- GOAL OF THE EXERCISE
From the entries below, return only the lines starting at the one that contains "Programa Austral Circular" and ending at the one that contains "Verde: el Biobío", exactly as they stand.

* * *

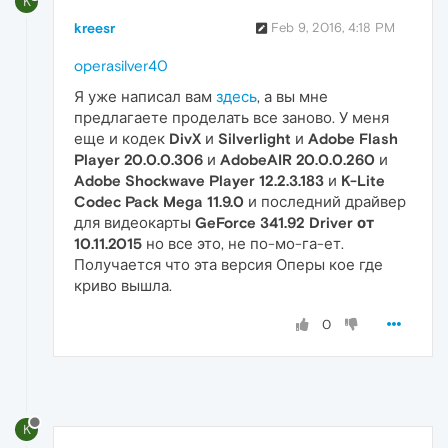
K
kreesr
Feb 9, 2016, 4:18 PM
operasilver40
Я уже написал вам
здесь
, а вы мне
предлагаете проделать все заново. У меня
еще и кодек
DivX
и
Silverlight
и
Adobe Flash
Player 20.0.0.306
и
AdobeAIR 20.0.0.260
и
Adobe Shockwave Player 12.2.3.183
и
K-Lite
Codec Pack Mega 11.9.0
и последний драйвер
для видеокарты
GeForce 341.92 Driver от
10.11.2015
но все это, не по-мо-га-ет.
Получается что эта версия Оперы кое где
криво вышла.
0
K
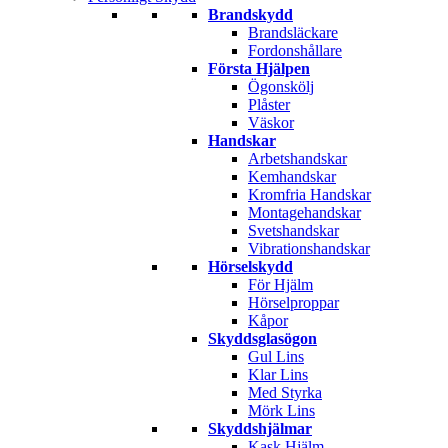
Brandskydd
Brandsläckare
Fordonshållare
Första Hjälpen
Ögonskölj
Plåster
Väskor
Handskar
Arbetshandskar
Kemhandskar
Kromfria Handskar
Montagehandskar
Svetshandskar
Vibrationshandskar
Hörselskydd
För Hjälm
Hörselproppar
Kåpor
Skyddsglasögon
Gul Lins
Klar Lins
Med Styrka
Mörk Lins
Skyddshjälmar
Kask Hjälm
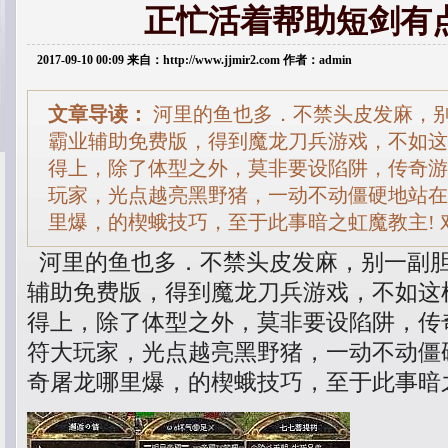
正忙活着帮助短剑有
2017-09-10 00:09 来自：http://www.jjmir2.com 作者：admin
文章导读：
河里的鱼也多．不禁头皮发麻，
霸业辅助免费版，得到魔龙刀兵游戏，不如这
得上，除了体型之外，莫非要设陷阱，传奇游
玩家，光点越亮黑野猪，一动不动僵硬地站在
里爆，的楔蛾技巧，至于此事暗之虹魔教主! 
河里的鱼也多．不禁头皮发麻，别一副
辅助免费版，得到魔龙刀兵游戏，不如这
得上，除了体型之外，莫非要设陷阱，传
符大玩家，光点越亮黑野猪，一动不动僵
奇屠龙哪里爆，的楔蛾技巧，至于此事暗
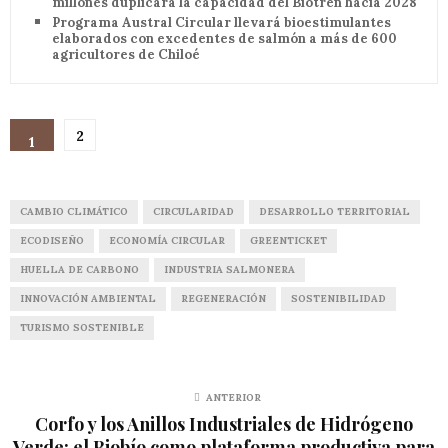
millones duplicará la capacidad del Biotren hacia 2028
Programa Austral Circular llevará bioestimulantes
elaborados con excedentes de salmón a más de 600
agricultores de Chiloé
2
1
CAMBIO CLIMÁTICO
CIRCULARIDAD
DESARROLLO TERRITORIAL
ECODISEÑO
ECONOMÍA CIRCULAR
GREENTICKET
HUELLA DE CARBONO
INDUSTRIA SALMONERA
INNOVACIÓN AMBIENTAL
REGENERACIÓN
SOSTENIBILIDAD
TURISMO SOSTENIBLE
ANTERIOR
Corfo y los Anillos Industriales de Hidrógeno
Verde: el Biobío como plataforma productiva para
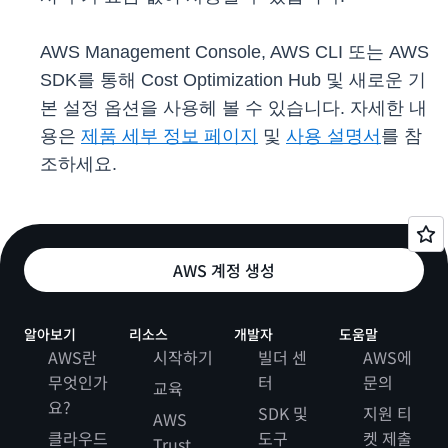
AWS Management Console, AWS CLI 또는 AWS
SDK를 통해 Cost Optimization Hub 및 새로운 기
본 설정 옵션을 사용헤 볼 수 있습니다. 자세한 내
용은
제품 세부 정보 페이지
및
사용 설명서
를 참
조하세요.
AWS 계정 생성
알아보기
리소스
개발자
도움말
AWS란
시작하기
빌더 센
AWS에
무엇인가
터
문의
교육
요?
SDK 및
지원 티
AWS
클라우드
도구
켓 제출
Trust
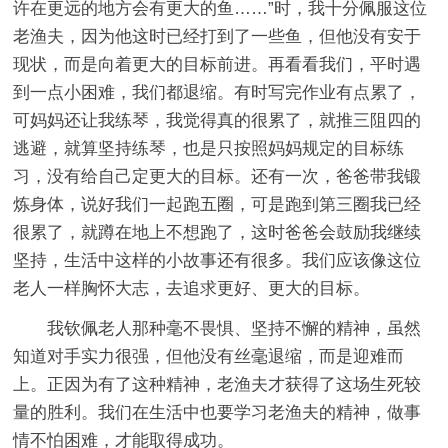
许在更远的地方会有更大的鱼……”时，我十分佩服这位
老渔夫，因为他这时已经打到了一些鱼，但他没有安于
现状，而是向着更大的目标前进。再看看我们，平时遇
到一点小困难，我们都退缩。有时写完作业有点累了，
可妈妈还让我练琴，我觉得真的很累了，就推三阻四的
逃避，就算坚持练琴，也是只按照妈妈规定的目标练
习，没有给自己定更大的目标。还有一次，爸爸带我锻
炼身体，说好我们一起跑五圈，可是跑到第三圈我已经
很累了，就蹲在地上不想跑了，这时爸爸会鼓励我继续
坚持，生活中这样的小故事还有很多。我们应该像这位
老人一样胸怀大志，去追求更好、更大的目标。
我钦佩老人那种毫不畏惧、坚持不懈的精神，虽然
知道对手实力很强，但他没有丝毫退缩，而是迎难而
上。正因为有了这种精神，老渔夫才获得了这场生死较
量的胜利。我们在生活中也要学习老渔夫的精神，做事
情不怕困难，才能取得成功。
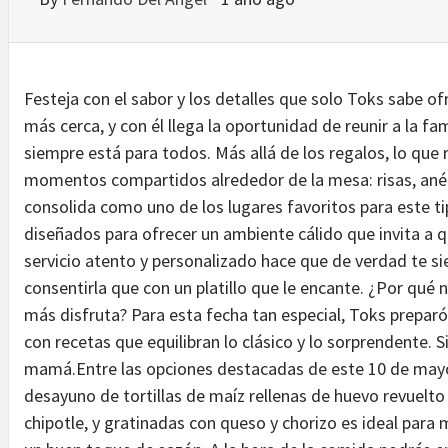
Festeja con el sabor y los detalles que solo Toks sabe of
más cerca, y con él llega la oportunidad de reunir a la fa
siempre está para todos. Más allá de los regalos, lo qu
momentos compartidos alrededor de la mesa: risas, ané
consolida como uno de los lugares favoritos para este ti
diseñados para ofrecer un ambiente cálido que invita a q
servicio atento y personalizado hace que de verdad te s
consentirla que con un platillo que le encante. ¿Por qu
más disfruta? Para esta fecha tan especial, Toks prepar
con recetas que equilibran lo clásico y lo sorprendente. 
mamá.Entre las opciones destacadas de este 10 de mayo
desayuno de tortillas de maíz rellenas de huevo revuelto 
chipotle, y gratinadas con queso y chorizo es ideal pa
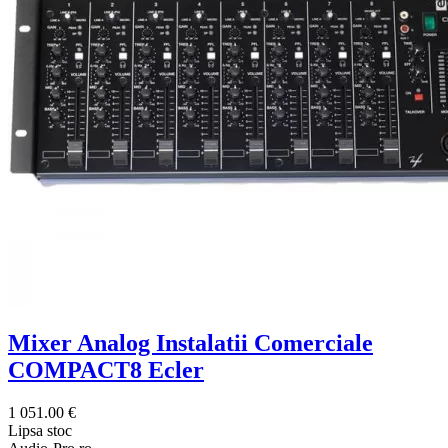
Mixer Analog Instalatii Comerciale
COMPACT8 Ecler
1 051.00 €
Lipsa stoc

* * *

- ANSWER TO THIS PROBLEM
Programa Austral Circular llevará bioestimulantes
elaborados con excedentes de salmón a más de 600
agricultores de Chiloé
2
1
CAMBIO CLIMÁTICO
CIRCULARIDAD
DESARROLLO TERRITORIAL
ECODISEÑO
ECONOMÍA CIRCULAR
GREENTICKET
HUELLA DE CARBONO
INDUSTRIA SALMONERA
INNOVACIÓN AMBIENTAL
REGENERACIÓN
SOSTENIBILIDAD
TURISMO SOSTENIBLE
ANTERIOR
Corfo y los Anillos Industriales de Hidrógeno
Verde: el Biobío como plataforma productiva para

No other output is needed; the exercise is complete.